> Stated exercise:
Reproduce the passage below about the Steely Dan song 'Kid Charlemagne' and the chemist Owsley Stanley word for word, from start to finish.

> Page excerpt:
--- START ---

It seems very un-1960s-like to mention admin, but in 1963, the patent for LSD expired, and a lot of the culture thereafter spun out from that tie-dye three years where mind-bending was basically legalised. It wasn’t just the hippies at it either. The CIA, an organisation that has seemingly welcomed more well-manicured arseholes than every one of Hugh Hefner’s pool parties combined, were dabbling in its kaleidoscopic properties to no end. Somewhere from this melee of psychedelic mania derives the Steely Dan acid anthem ‘Kid Charlemagne’. Be forewarned before you trip down this rabbit hole things get fairly strange, dude.

In the opening stanza of the track, Donald Fagen sings, “On the hill the stuff was laced with kerosene, but yours was kitchen clean.” There was only one place in the San Francisco valley where you could get acid of that purity — enter the protagonist of the song, the famed acid chemist Owsley Stanley: the premiere acid man of the east coast.

Augustus Owsley Stanley III, to give him his full name, was an American audio engineer by day and a clandestine chemist also by day, night and sometimes morning. In perhaps the most 1960s tale ever put to print, Stanley became soundman for the Grateful Dead after he met them at one of Ken Kesey’s (author of One Flew Over the Cuckoo’s Nest) acid parties. Aside from mixing the wall of sound that blasted ‘The Dead’ gigs into a sonic maelstrom and assisting in the design of their now-iconic logo, Stanley was also the first known individual to casually begin manufacturing LSD en masse.

--- END ---

[Records from a data source]

--- START ---

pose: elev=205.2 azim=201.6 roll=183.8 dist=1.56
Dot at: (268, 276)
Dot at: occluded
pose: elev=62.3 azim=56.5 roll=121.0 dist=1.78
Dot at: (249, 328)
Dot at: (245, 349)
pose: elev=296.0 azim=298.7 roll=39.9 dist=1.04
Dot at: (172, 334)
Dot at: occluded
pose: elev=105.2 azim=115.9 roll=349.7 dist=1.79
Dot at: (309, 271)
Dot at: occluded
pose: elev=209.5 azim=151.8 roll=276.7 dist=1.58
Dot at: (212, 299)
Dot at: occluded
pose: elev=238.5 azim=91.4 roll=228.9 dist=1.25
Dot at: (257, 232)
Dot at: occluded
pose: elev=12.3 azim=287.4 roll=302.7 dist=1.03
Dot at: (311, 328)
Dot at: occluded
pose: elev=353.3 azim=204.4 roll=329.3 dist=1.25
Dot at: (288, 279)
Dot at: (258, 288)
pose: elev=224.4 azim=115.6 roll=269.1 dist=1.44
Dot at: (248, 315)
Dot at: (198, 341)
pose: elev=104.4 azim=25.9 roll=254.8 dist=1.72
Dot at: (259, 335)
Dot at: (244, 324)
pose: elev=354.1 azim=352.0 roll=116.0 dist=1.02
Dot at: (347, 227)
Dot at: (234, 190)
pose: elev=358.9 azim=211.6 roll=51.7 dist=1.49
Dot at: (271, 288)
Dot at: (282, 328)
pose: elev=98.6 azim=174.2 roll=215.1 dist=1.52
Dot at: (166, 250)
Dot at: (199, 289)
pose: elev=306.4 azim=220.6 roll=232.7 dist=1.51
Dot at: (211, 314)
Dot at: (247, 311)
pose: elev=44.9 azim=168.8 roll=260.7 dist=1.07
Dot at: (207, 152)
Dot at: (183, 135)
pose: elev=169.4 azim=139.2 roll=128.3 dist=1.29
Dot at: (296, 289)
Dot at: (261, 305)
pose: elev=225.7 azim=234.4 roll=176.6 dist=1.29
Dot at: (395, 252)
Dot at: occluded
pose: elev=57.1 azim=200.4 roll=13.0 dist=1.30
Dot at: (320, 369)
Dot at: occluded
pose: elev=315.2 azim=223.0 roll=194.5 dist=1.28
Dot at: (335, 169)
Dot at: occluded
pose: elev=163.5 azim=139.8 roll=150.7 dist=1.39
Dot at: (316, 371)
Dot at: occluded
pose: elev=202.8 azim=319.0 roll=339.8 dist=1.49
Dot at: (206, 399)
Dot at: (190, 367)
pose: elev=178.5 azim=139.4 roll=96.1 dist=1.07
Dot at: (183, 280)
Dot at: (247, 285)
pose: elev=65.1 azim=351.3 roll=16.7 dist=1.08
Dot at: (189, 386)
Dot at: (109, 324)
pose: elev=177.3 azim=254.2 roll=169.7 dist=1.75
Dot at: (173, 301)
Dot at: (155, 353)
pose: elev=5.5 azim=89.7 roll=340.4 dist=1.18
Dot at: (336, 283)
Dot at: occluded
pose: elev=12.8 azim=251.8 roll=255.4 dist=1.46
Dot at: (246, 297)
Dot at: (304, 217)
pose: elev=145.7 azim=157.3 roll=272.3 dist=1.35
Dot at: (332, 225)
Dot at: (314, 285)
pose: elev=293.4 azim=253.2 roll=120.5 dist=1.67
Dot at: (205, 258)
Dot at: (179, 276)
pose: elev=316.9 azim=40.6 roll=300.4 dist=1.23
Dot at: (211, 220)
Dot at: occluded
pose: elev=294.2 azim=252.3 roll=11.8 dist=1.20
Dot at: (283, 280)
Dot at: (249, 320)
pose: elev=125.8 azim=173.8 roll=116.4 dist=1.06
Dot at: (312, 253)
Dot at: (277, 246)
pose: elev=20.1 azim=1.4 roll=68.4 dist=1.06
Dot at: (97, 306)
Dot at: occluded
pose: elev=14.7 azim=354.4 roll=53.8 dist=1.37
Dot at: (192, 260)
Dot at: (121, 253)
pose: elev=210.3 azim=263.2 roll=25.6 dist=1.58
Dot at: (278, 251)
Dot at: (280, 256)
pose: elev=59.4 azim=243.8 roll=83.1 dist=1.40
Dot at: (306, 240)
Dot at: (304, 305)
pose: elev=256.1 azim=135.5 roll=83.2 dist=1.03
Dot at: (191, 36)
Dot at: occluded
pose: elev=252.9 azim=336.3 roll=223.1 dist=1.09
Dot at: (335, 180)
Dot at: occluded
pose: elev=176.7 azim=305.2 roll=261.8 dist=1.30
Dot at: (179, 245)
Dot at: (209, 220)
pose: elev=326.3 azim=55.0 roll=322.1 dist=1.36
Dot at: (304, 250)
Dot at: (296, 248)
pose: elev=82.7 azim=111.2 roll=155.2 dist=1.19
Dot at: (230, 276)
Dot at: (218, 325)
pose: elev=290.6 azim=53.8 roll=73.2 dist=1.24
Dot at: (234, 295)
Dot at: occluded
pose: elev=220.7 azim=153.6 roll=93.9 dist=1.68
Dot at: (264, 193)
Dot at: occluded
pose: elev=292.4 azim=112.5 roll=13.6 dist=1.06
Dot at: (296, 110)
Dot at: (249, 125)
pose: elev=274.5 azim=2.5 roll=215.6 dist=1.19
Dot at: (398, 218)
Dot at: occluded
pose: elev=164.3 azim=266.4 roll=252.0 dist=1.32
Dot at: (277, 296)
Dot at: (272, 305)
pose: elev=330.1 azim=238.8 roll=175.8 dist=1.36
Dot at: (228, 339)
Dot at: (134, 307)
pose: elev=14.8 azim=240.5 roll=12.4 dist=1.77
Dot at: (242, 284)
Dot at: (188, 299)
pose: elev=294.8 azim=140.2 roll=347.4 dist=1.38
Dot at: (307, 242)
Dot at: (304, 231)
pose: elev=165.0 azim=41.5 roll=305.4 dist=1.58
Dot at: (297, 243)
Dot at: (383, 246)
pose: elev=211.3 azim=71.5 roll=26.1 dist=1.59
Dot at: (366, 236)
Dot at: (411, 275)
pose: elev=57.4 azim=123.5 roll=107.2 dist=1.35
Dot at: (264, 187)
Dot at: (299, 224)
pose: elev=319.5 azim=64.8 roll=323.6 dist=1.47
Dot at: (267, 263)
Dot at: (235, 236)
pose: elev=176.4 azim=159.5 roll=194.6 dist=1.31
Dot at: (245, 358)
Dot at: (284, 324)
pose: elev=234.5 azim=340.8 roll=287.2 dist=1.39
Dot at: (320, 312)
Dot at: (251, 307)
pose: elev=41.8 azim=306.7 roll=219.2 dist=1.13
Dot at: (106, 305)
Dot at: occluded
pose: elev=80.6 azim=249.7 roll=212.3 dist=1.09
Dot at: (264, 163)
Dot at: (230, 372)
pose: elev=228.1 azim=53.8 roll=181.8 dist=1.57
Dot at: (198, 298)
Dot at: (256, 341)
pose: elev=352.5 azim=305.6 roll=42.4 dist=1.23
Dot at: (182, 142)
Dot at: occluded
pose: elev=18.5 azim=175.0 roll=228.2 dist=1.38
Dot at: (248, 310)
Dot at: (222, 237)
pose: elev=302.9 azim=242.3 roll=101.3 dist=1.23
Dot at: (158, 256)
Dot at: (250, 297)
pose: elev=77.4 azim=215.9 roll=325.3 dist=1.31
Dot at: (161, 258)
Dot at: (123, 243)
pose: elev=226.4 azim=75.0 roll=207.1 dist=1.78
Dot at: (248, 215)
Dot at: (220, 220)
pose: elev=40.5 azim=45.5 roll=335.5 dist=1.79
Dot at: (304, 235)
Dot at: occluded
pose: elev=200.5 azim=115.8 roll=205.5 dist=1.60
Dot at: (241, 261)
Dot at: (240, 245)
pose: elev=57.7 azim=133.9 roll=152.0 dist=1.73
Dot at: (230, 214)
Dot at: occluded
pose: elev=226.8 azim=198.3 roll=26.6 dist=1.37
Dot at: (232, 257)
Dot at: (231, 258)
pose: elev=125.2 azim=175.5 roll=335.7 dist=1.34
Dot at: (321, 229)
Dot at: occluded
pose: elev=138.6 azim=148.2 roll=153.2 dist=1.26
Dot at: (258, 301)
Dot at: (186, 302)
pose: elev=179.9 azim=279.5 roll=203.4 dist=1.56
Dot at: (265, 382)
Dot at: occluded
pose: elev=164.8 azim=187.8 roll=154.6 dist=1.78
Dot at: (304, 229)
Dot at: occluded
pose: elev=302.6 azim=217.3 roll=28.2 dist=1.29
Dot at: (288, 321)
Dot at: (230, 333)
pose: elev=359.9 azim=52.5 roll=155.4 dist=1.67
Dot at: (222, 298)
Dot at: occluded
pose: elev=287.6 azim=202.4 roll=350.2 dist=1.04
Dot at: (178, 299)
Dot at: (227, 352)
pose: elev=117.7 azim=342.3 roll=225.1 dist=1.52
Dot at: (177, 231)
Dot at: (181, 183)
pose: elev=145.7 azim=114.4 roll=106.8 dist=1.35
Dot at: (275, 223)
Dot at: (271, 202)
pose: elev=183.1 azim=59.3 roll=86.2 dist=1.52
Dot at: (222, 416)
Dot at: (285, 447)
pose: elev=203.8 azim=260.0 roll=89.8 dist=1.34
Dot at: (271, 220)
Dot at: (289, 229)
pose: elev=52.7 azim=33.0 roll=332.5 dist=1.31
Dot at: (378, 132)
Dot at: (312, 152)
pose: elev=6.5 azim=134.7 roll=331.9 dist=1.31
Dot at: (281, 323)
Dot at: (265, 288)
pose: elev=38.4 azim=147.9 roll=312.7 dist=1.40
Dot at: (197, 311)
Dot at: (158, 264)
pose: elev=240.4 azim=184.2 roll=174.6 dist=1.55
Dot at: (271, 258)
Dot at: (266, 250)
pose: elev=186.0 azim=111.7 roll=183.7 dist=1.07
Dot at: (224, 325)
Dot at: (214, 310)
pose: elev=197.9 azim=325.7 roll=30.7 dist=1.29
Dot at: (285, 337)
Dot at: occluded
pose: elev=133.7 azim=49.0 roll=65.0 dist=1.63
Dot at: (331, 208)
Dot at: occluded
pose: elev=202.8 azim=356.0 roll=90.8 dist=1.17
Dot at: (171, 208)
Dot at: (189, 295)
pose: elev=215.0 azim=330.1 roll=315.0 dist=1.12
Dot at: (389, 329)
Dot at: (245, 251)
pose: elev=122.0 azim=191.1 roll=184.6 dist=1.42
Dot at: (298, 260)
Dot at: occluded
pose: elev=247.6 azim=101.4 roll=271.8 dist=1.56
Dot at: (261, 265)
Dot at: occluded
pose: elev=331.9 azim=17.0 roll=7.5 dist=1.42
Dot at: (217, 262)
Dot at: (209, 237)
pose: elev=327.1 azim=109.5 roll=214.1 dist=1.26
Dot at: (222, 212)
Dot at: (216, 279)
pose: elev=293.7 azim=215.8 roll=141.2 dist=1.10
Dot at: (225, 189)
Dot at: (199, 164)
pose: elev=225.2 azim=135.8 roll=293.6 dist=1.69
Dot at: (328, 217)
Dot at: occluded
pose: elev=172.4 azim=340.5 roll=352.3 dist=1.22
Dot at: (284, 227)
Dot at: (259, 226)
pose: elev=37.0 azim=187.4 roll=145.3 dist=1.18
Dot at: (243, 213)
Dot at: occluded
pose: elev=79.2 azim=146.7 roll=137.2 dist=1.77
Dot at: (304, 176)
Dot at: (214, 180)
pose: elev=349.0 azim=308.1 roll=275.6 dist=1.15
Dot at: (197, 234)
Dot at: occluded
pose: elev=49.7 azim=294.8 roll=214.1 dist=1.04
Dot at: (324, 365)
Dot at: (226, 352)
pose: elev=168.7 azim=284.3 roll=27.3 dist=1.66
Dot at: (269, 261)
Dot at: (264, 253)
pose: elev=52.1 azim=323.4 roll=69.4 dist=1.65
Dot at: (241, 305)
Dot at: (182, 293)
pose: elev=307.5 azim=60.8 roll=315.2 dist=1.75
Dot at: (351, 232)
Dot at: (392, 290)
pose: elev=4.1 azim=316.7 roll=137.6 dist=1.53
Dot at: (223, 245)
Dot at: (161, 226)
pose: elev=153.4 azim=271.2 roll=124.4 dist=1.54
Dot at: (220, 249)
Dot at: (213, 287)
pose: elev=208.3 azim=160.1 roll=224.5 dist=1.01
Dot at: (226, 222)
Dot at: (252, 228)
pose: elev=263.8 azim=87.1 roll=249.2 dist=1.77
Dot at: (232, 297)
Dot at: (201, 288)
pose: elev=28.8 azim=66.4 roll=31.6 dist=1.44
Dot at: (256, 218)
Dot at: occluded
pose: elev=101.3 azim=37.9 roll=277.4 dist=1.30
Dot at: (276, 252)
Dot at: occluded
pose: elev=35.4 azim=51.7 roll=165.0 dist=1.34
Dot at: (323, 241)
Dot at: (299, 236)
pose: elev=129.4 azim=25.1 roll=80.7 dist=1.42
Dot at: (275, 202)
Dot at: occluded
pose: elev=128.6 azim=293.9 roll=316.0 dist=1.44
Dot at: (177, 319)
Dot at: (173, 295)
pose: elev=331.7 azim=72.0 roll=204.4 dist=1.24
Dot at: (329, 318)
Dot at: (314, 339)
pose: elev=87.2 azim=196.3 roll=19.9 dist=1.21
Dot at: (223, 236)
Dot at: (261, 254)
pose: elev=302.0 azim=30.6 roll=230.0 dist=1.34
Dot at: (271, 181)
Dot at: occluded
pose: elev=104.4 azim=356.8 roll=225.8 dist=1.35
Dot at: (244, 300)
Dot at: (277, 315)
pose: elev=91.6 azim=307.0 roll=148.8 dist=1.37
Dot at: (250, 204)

--- END ---

> Output of the exercise:
It seems very un-1960s-like to mention admin, but in 1963, the patent for LSD expired, and a lot of the culture thereafter spun out from that tie-dye three years where mind-bending was basically legalised. It wasn’t just the hippies at it either. The CIA, an organisation that has seemingly welcomed more well-manicured arseholes than every one of Hugh Hefner’s pool parties combined, were dabbling in its kaleidoscopic properties to no end. Somewhere from this melee of psychedelic mania derives the Steely Dan acid anthem ‘Kid Charlemagne’. Be forewarned before you trip down this rabbit hole things get fairly strange, dude.

In the opening stanza of the track, Donald Fagen sings, “On the hill the stuff was laced with kerosene, but yours was kitchen clean.” There was only one place in the San Francisco valley where you could get acid of that purity — enter the protagonist of the song, the famed acid chemist Owsley Stanley: the premiere acid man of the east coast.

Augustus Owsley Stanley III, to give him his full name, was an American audio engineer by day and a clandestine chemist also by day, night and sometimes morning. In perhaps the most 1960s tale ever put to print, Stanley became soundman for the Grateful Dead after he met them at one of Ken Kesey’s (author of One Flew Over the Cuckoo’s Nest) acid parties. Aside from mixing the wall of sound that blasted ‘The Dead’ gigs into a sonic maelstrom and assisting in the design of their now-iconic logo, Stanley was also the first known individual to casually begin manufacturing LSD en masse.